High-Tech-Dämmung im Dach
Natürlich musste neben den Außenwänden auch das Dachgeschoss den wärmedämmtechnischen Standards angepasst werden. In Verbindung mit den umfangreichen Ausbauarbeiten kam es auch zum Einbau neuer Dachflächenfenster mit einem niedrigen Wärmedurchgangskoeffizienten. Während einerseits tragende Teile des Dachstuhls erhalten bleiben konnten, wurden andererseits in den ausgebauten Bereichen die Sparren und die Sparrenauflager erneuert oder aufgedoppelt. Dadurch erhielt man einen großen Zwischensparrenbereich, der vollständig zur Wärmedämmung genutzt wurde. Gedämmt wurde jeweils in den Steildachbereichen über die Kehlbalkendecke bis zum gegenüberliegenden Steildach, der Spitzboden blieb ungedämmt. Neben dem Spannfilz kam im Dachgeschoss des Gründerzeithauses auch der neue, rein weiße Hochleistungsdämmstoff PureOne zur Verwendung.
Natürlich gut
Die neue, reine, weiße und weiche Mineralwolle ist hoch Wärme dämmend und sehr gut Schall dämmend. Dazu ist sie natürlich nicht-brennbar (Euroklasse A1 nach DIN EN 13501- 1) und glimmt nicht. Zusätzlicher Vorteil ist der Verarbeitungskomfort. Denn die Mineralwolle ist weich und hautkomfortabel. Der nahezu staubfreie Dämmstoff ist zudem geruchsneutral und liefert ein sauberes Verarbeitungsergebnis.

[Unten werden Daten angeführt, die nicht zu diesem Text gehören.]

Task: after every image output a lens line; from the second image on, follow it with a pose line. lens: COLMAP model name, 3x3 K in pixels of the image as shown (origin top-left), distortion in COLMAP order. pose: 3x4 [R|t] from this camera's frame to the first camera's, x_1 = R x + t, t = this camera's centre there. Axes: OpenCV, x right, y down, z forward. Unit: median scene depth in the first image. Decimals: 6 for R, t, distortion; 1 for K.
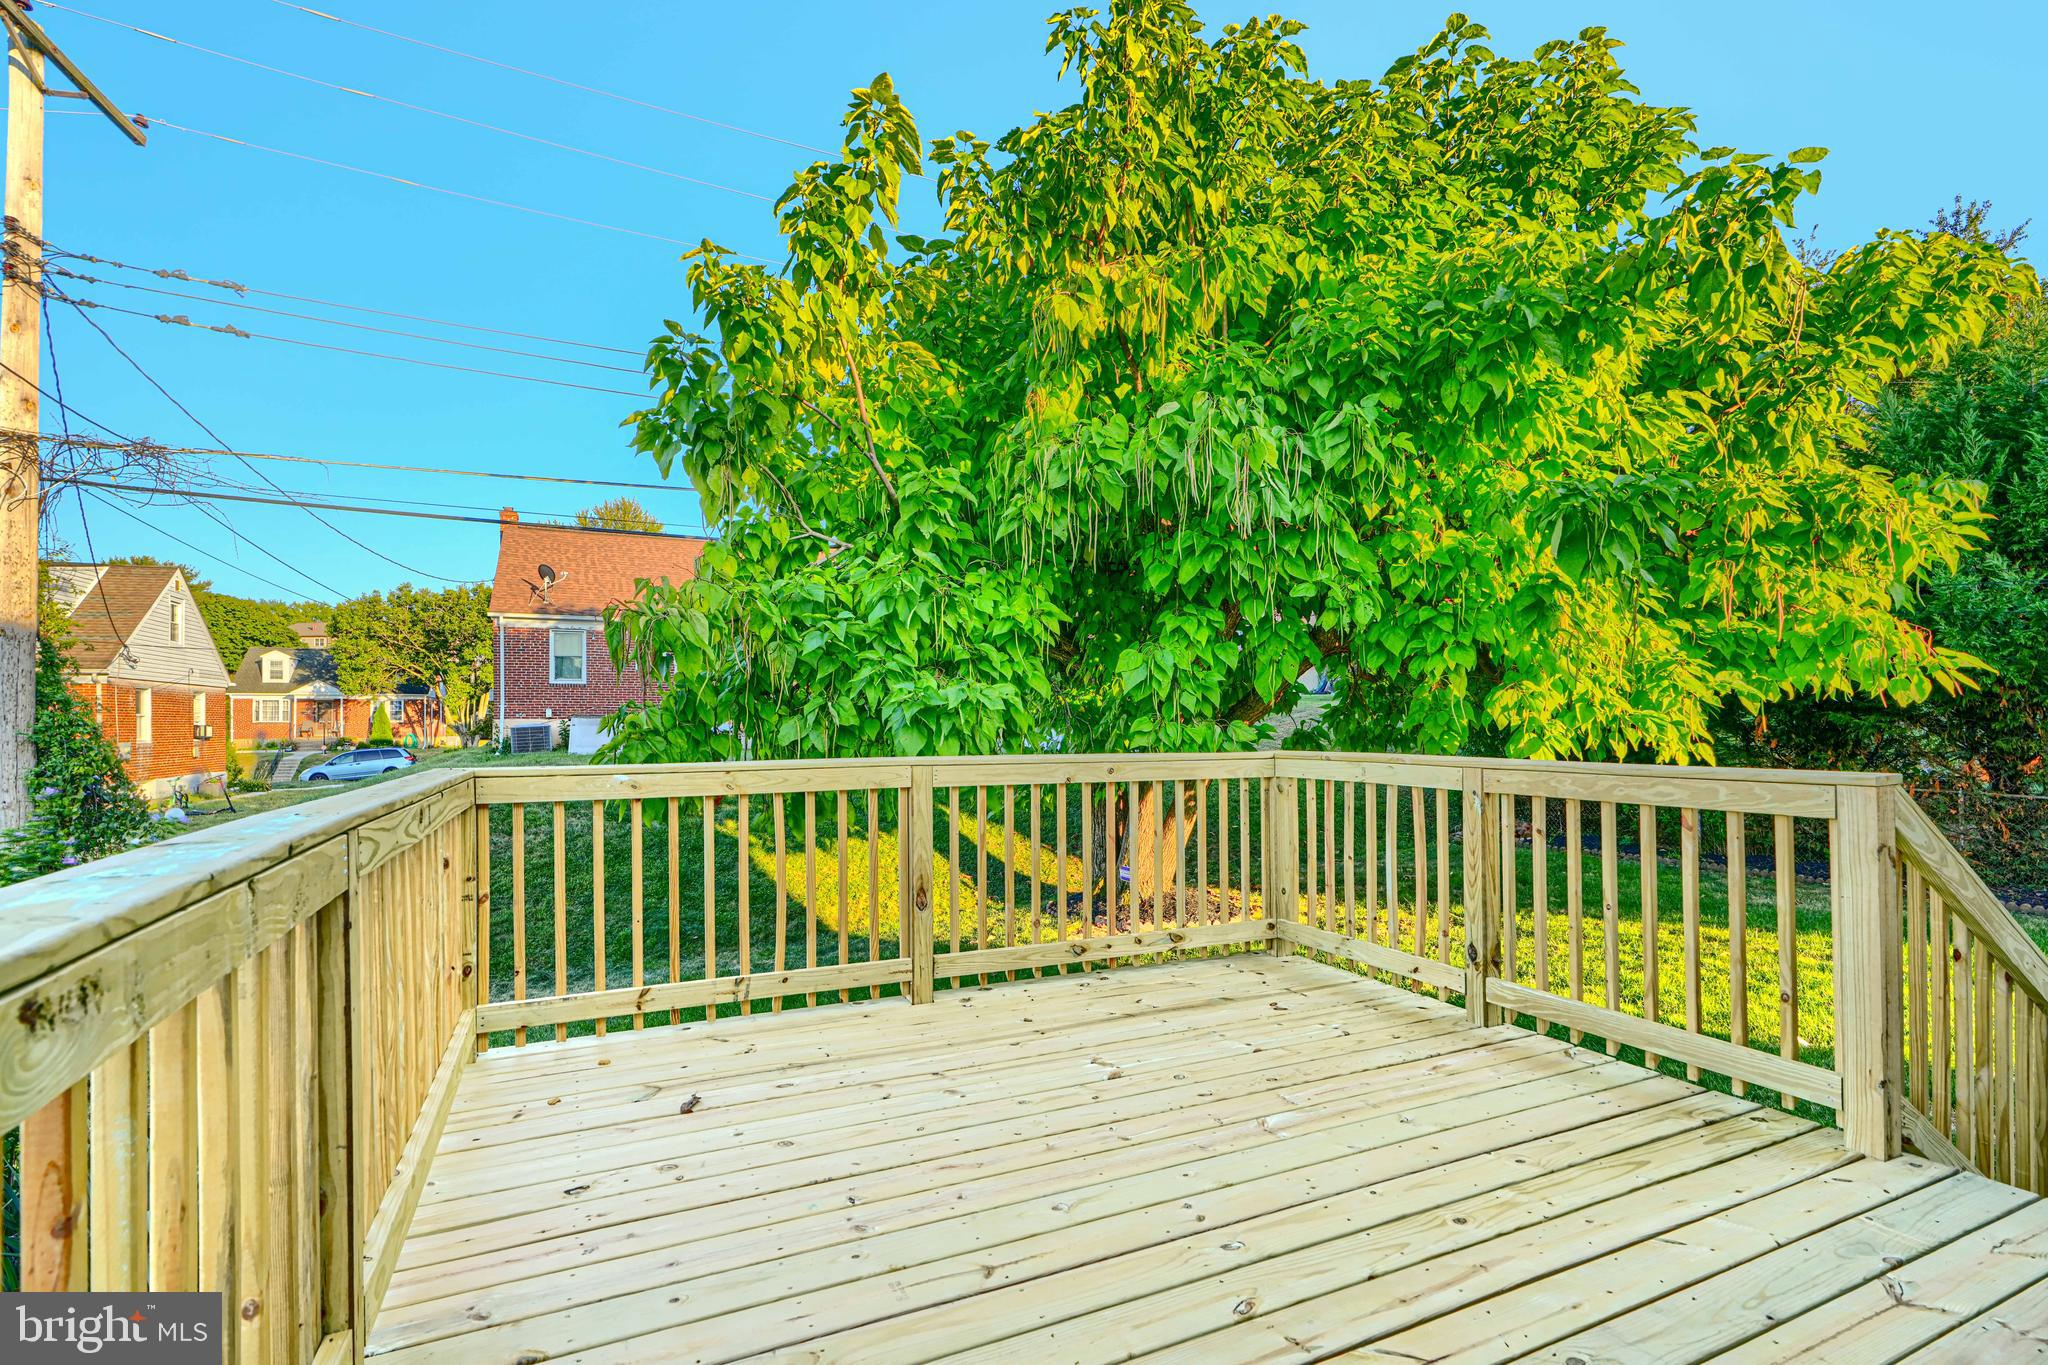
lens RADIAL K [[953.5, 0, 1016.6], [0, 953.5, 728.0], [0, 0, 1]] dist [0.005596, -0.000230]
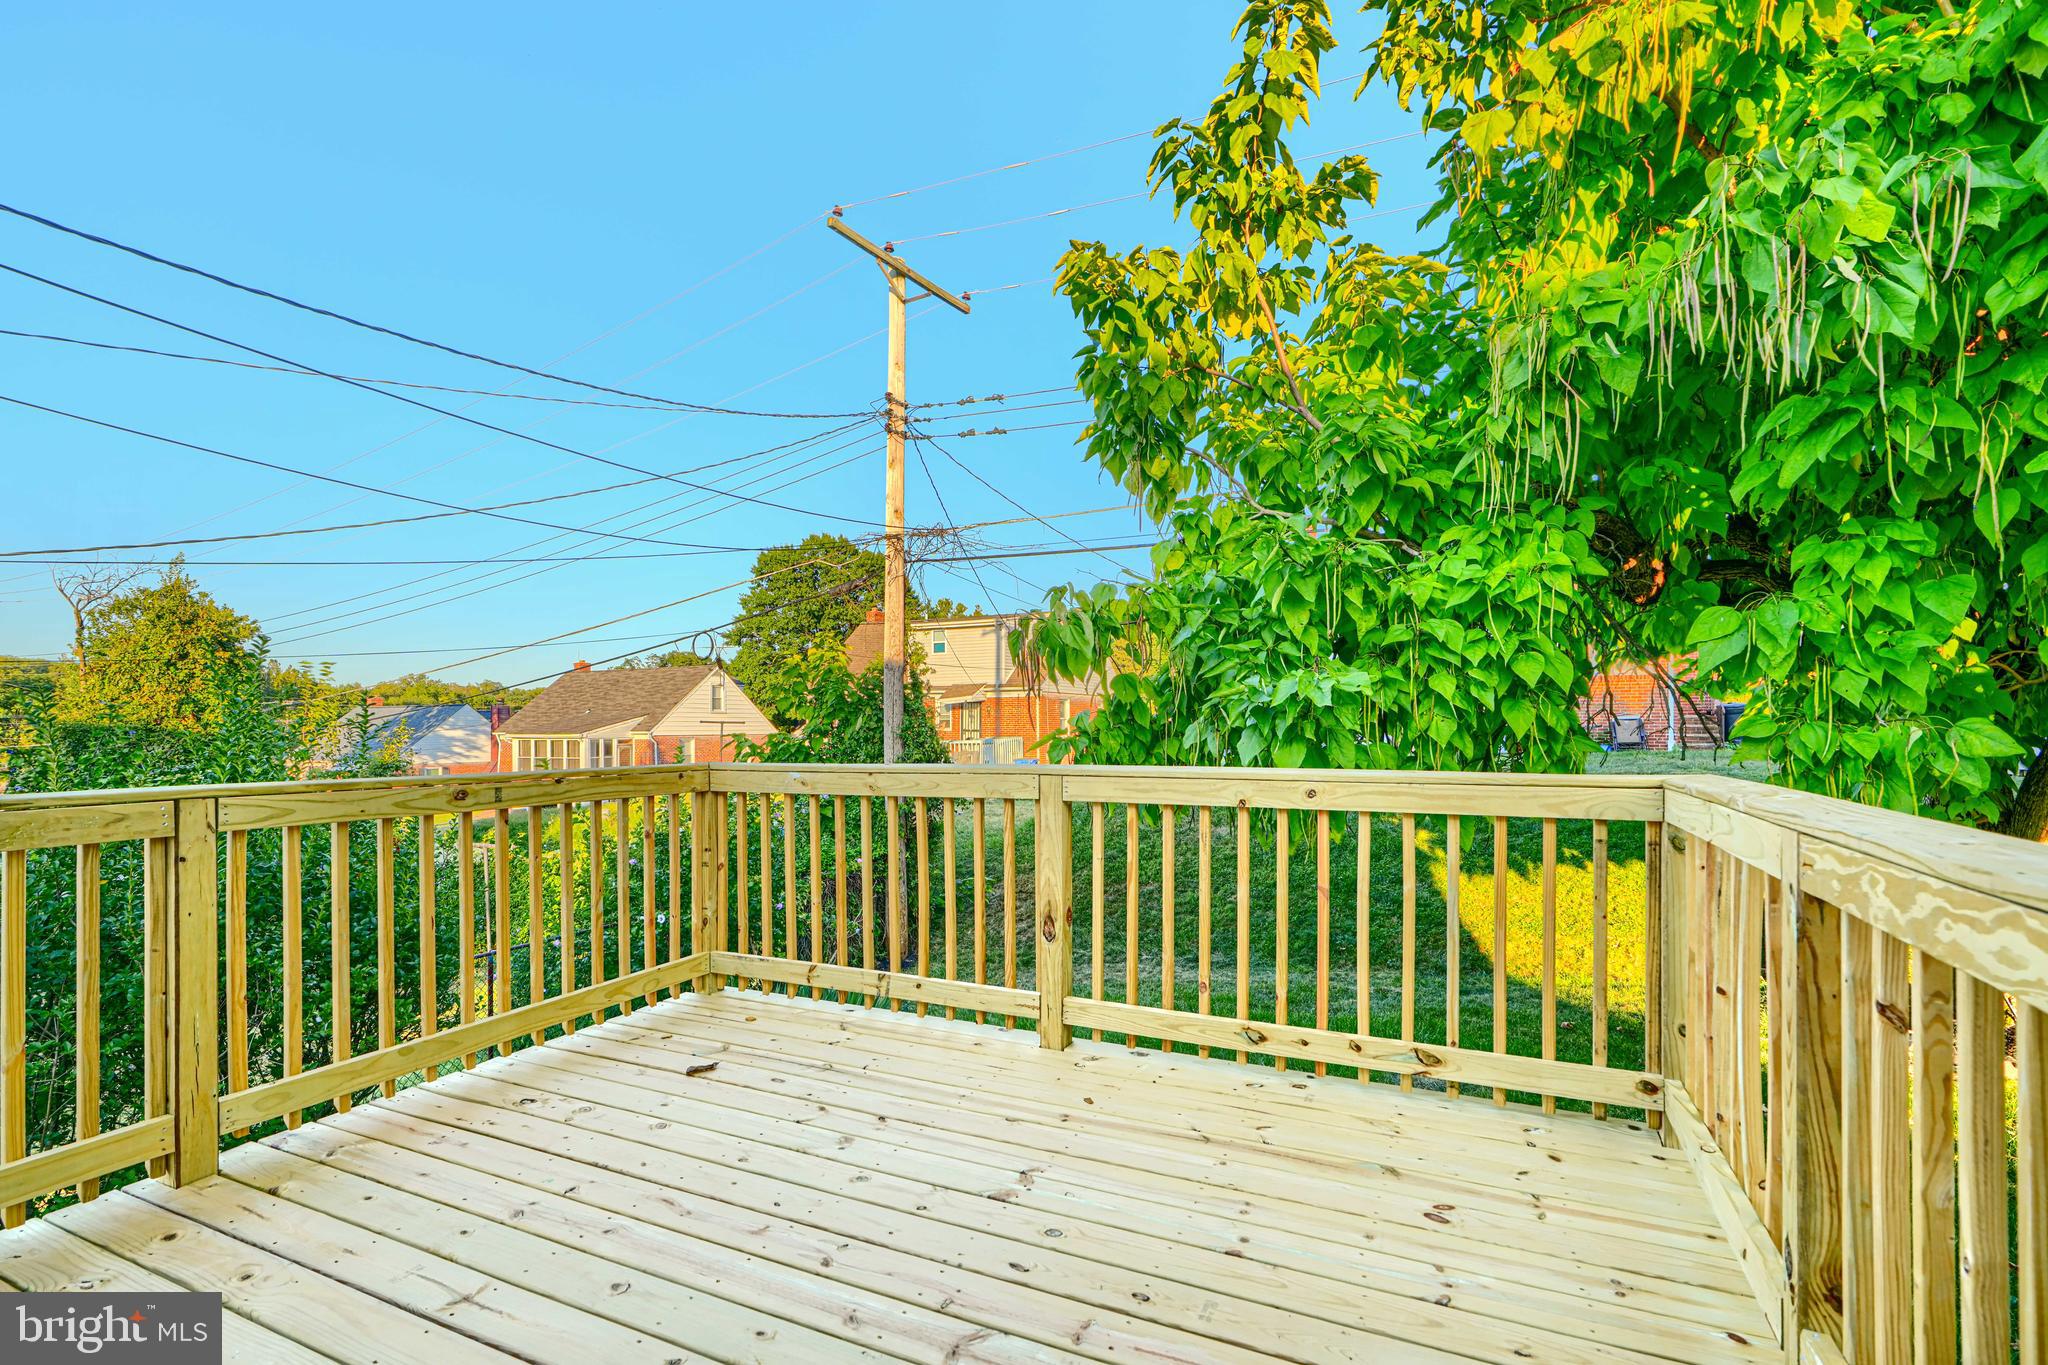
lens RADIAL K [[953.5, 0, 1016.6], [0, 953.5, 728.0], [0, 0, 1]] dist [0.005596, -0.000230]
pose [[0.637677, 0.002187, -0.770301, 0.314205], [-0.002934, 0.999996, 0.000410, -0.001541], [0.770298, 0.001999, 0.637681, 0.242477]]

Bindemittel auf Wasserbasis
Eine der entscheidenden Neuerungen ist das umweltfreundliche Acrylbindemittel auf Wasserbasis. Aufgrund dessen entsteht im Produktionsprozess von PureOne beim Aushärten des Bindemittels als einziges Nebenprodukt Wasserdampf. Darüber hinaus treten weder Emissionen von Formaldehyd auf, noch sind Lösungsmittel oder andere flüchtige Bestandteile (VOC) enthalten. Aus diesem Grund ist auch PureOne selbst formaldehydfrei und geruchsneutral. Weiterer Vorteil des Bindemittels: Es bietet Insekten, Bakterien oder auch Schimmelpilzen keinerlei Nährboden. Damit wird das Risiko eines entsprechenden Befalls nachhaltig unterbunden.
Ideale Lösung
Bei der Sanierung des mehrgeschossigen Gründerhauses in Leipzig konnte dank der leistungsstarken und modernen Dämmstoffe und Systeme das Wohnhaus energetisch saniert und zugleich die denkmalgeschützte Fassade erhalten werden. Die Kombination aus Außenwand-Innendämmung in den vier Vollgeschossen und Vollsparrendämmung im Dachgeschoss führte zudem zu einer deutlichen U-Wert-Verbesserung der jeweiligen Bauteile. Damit wird auch in diesem historischen Gebäude kostenbewusstes und energiesparendes Wohnen möglich.
Nach der Sanierung ist nun kostenbewusstes
und energiesparendes Wohnen möglich.
Um Funktionsstörungen durch Tauwasseranfall oder Schimmelpilzbildung auszuschließen, wurde das komplette System in zwei unterschiedlichen Altbaukonstruktionen überprüft.